We evaluated our algorithms based on a set of datasets employed in the Text REtrieval Conference (TREC) 2010 Legal Learning Track. These datasets were created from emails and their attachments from the well-known Enron dataset. We found that ranking models developed based on the documents which are represented in a topic space created via the topic modeling algorithms give better ranking scores than using the typical keyword-based ranking schemes alone. More details about our algorithms and evaluations are described in the paper “SMART Electronic Legal Discovery via Topic Modeling”, which is in the proceedings of the FLAIRS-27 conference, Pensacola, FL, May 2014.
We also developed a random sampler application which is intended to select files randomly from a given data population and the sample size is determined by given confidence intervals (CI) and confidence levels (CL). The projects — random sampler and SMARTeR — are supported by ICAIR, the International Center for Automated Research at the University of Florida Levin College of Law.
Electronic Discovery and Computer Assisted Review Process: Background
Discovery is a pre-trial procedure in a legal investigation in which each party can obtain evidence from other parties according to the laws of civil procedure in the United States and other countries. The first step in a typical discovery is to identify data by the parties on both sides of a legal case. Then, potentially relevant documents are collected, extracted text and metadata, indexed, and made it available for expert reviewers, for example, contract attorneys. During this process, relatively easy data culling methods such as de-NIST-ing and de-duplication are performed to remove noise in the data. Expert reviewers then review documents (manually) for relevance to a production request and cluster them as relevant, non-relevant, or privileged. Finally, relevant documents are produced to opposing party, based on agreed upon terms and conditions.

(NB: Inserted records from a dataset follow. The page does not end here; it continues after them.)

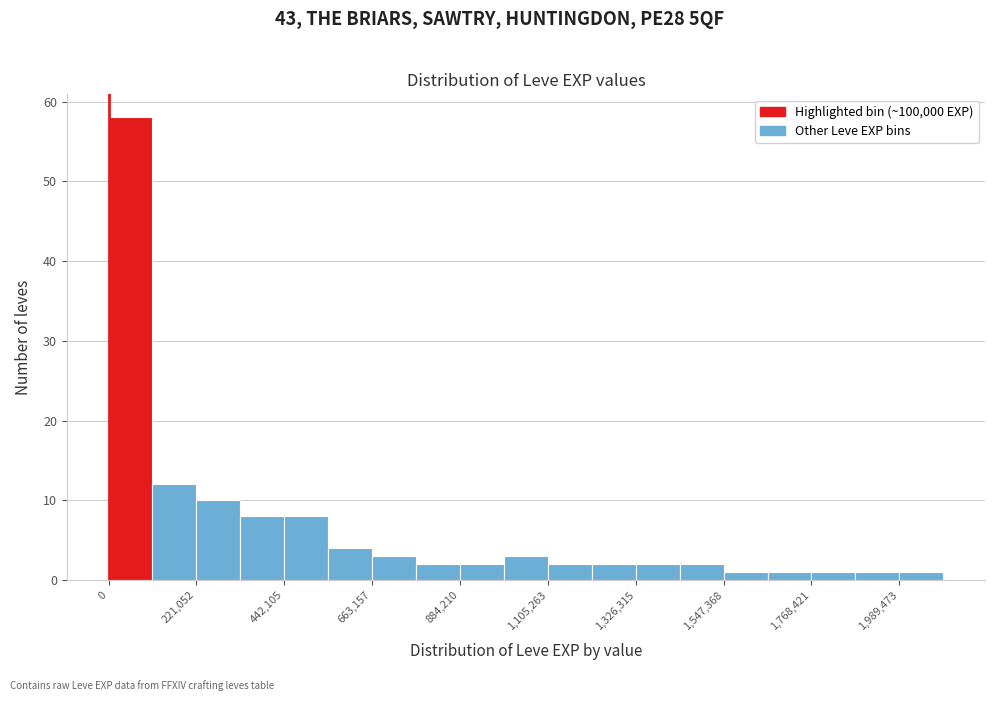

Read against the x-axis, roughly where is the centre of the tallest bar?

50000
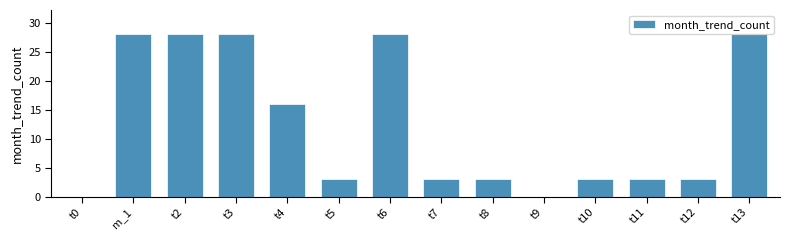

What is the sum of all values?

174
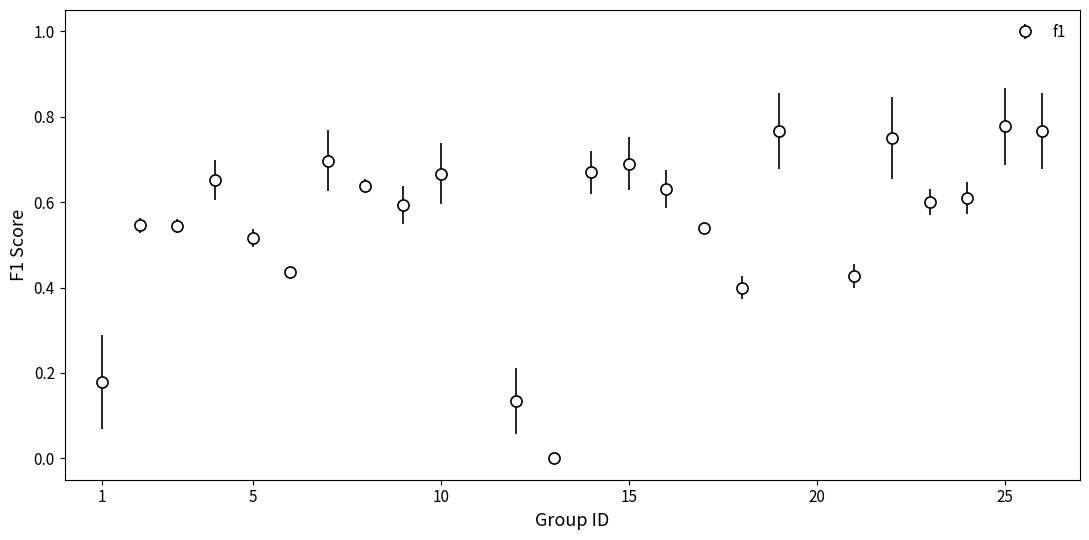

What is the sum of all values?

13.2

Electronic legal discovery (e-discovery) is the process of collecting, reviewing, and producing electronically stored information (ESI), i.e., documents either in native format (e.g., emails, attachments, social media messages, etc.) or after conversion into PDF or TIFF form, to determine its relevance to a request for production. ESI is fundamentally different from paper information because of its form, persistence, and additional information such as document metadata (that are not available for paper documents). ESI can play a critical role in identifying evidence. On the other hand, the explosion of ESI to be dealt with in any typical case makes manual review cumbersome and expensive. For example, see the study conducted at kCura. Moreover, expert (manual) reviewers aren’t fool-proof in the review process, see, e.g., Lewis (2011). Litigation costs are increasing and as a result, are removing the public dispute resolution process from the reach of an average citizen and medium-sized company. Thus, legal professionals have sought to employ Computer Assisted Review (CAR)–a.k.a. Technology Assisted Review (TAR), predictive coding–based on information retrieval and machine learning methods to reduce manual labor and increase accuracy.
In a typical CAR process, one trains a computer to classify documents based on relevancy to a legal case using a set of training documents labeled by expert reviewers. The job of the classification algorithm is to propagate the domain expert’s knowledge, i.e., using the training document labels, to the whole document collection via various indexing, relevance-ranking, and classification methods. Finally, the validation step that checks whether the system’s results are the results desired by the review team is performed via methods such as statistical sampling. For more discussion about the CAR process and e-discovery, the readers are recommended to see, the Computer Assisted Review Reference Model (CARRM).